EXERCISE
In the entries below, find each line with the word "unknwon" and pull it out.

Items from a dataset
======
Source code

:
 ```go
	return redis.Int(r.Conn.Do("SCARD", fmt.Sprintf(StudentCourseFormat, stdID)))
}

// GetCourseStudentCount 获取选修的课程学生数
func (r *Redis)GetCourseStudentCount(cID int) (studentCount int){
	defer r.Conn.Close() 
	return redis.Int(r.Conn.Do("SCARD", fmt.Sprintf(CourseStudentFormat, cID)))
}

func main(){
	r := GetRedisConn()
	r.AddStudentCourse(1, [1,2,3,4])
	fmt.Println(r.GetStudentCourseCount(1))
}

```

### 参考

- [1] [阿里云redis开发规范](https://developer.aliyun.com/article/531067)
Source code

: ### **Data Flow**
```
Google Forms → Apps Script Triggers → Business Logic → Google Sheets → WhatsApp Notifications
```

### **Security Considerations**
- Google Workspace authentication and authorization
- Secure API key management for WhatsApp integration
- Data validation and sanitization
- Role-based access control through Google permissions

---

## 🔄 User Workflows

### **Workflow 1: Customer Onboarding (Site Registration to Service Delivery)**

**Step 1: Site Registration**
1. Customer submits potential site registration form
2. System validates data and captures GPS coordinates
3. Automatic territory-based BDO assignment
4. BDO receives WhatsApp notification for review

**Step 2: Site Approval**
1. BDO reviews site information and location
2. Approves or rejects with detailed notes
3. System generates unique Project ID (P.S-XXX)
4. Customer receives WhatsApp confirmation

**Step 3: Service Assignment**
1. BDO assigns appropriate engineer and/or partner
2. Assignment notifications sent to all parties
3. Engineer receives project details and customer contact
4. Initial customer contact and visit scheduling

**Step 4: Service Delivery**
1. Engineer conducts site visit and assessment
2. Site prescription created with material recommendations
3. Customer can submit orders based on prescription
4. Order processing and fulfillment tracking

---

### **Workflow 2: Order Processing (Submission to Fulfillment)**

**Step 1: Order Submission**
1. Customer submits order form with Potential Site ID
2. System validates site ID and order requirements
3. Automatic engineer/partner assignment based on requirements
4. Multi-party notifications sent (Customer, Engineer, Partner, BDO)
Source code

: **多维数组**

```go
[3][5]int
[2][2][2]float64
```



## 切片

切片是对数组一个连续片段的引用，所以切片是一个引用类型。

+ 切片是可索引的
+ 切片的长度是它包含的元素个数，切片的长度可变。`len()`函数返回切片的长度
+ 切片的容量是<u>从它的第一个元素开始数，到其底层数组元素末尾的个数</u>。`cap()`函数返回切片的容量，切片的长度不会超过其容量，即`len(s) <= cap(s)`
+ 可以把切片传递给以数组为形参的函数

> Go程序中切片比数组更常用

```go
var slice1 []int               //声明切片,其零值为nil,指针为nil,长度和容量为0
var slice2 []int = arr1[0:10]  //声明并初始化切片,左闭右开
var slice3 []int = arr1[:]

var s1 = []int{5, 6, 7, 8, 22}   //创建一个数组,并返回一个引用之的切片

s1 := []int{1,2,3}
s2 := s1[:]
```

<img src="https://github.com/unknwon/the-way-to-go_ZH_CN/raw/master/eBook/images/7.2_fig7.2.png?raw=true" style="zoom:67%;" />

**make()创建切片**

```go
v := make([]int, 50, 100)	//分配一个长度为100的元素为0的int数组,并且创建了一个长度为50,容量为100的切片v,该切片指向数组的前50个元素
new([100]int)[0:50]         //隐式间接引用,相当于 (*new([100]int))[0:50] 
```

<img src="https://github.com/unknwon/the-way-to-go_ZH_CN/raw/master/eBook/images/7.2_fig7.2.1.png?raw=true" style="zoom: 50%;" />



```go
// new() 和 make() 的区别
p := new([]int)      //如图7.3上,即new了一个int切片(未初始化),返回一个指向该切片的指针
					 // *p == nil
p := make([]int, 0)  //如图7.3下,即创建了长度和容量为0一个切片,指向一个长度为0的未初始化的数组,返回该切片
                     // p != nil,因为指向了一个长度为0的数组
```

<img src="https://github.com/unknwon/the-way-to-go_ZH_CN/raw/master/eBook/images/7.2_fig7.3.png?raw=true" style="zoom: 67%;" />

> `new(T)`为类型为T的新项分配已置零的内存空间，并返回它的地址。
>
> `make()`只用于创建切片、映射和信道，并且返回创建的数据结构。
======
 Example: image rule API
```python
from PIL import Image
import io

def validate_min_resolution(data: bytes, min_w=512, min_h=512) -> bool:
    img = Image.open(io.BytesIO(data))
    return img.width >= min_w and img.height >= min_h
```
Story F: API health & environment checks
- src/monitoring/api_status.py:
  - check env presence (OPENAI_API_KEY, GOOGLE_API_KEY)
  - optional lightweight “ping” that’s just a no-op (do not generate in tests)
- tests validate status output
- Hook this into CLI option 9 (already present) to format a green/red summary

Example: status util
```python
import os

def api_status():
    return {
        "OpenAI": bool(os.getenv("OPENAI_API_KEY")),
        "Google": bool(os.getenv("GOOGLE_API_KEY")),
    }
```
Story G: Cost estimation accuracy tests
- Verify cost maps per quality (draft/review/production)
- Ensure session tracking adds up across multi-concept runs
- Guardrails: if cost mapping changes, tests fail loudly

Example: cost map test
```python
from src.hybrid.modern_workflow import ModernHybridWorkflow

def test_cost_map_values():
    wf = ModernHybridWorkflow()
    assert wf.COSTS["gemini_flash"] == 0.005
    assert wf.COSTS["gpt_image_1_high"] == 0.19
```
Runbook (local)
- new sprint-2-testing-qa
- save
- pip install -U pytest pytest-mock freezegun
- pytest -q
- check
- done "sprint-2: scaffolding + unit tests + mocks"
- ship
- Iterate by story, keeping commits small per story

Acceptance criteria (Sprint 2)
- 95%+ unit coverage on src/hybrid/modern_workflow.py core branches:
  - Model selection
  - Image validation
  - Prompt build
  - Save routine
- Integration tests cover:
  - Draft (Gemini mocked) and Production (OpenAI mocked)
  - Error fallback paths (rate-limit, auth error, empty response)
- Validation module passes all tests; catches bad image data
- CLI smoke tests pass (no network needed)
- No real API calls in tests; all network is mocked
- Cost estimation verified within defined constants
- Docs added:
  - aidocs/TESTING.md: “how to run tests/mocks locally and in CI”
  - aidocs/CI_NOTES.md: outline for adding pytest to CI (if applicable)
======
YOUR SOLUTION
<img src="https://github.com/unknwon/the-way-to-go_ZH_CN/raw/master/eBook/images/7.2_fig7.2.png?raw=true" style="zoom:67%;" />
<img src="https://github.com/unknwon/the-way-to-go_ZH_CN/raw/master/eBook/images/7.2_fig7.2.1.png?raw=true" style="zoom: 50%;" />
<img src="https://github.com/unknwon/the-way-to-go_ZH_CN/raw/master/eBook/images/7.2_fig7.3.png?raw=true" style="zoom: 67%;" />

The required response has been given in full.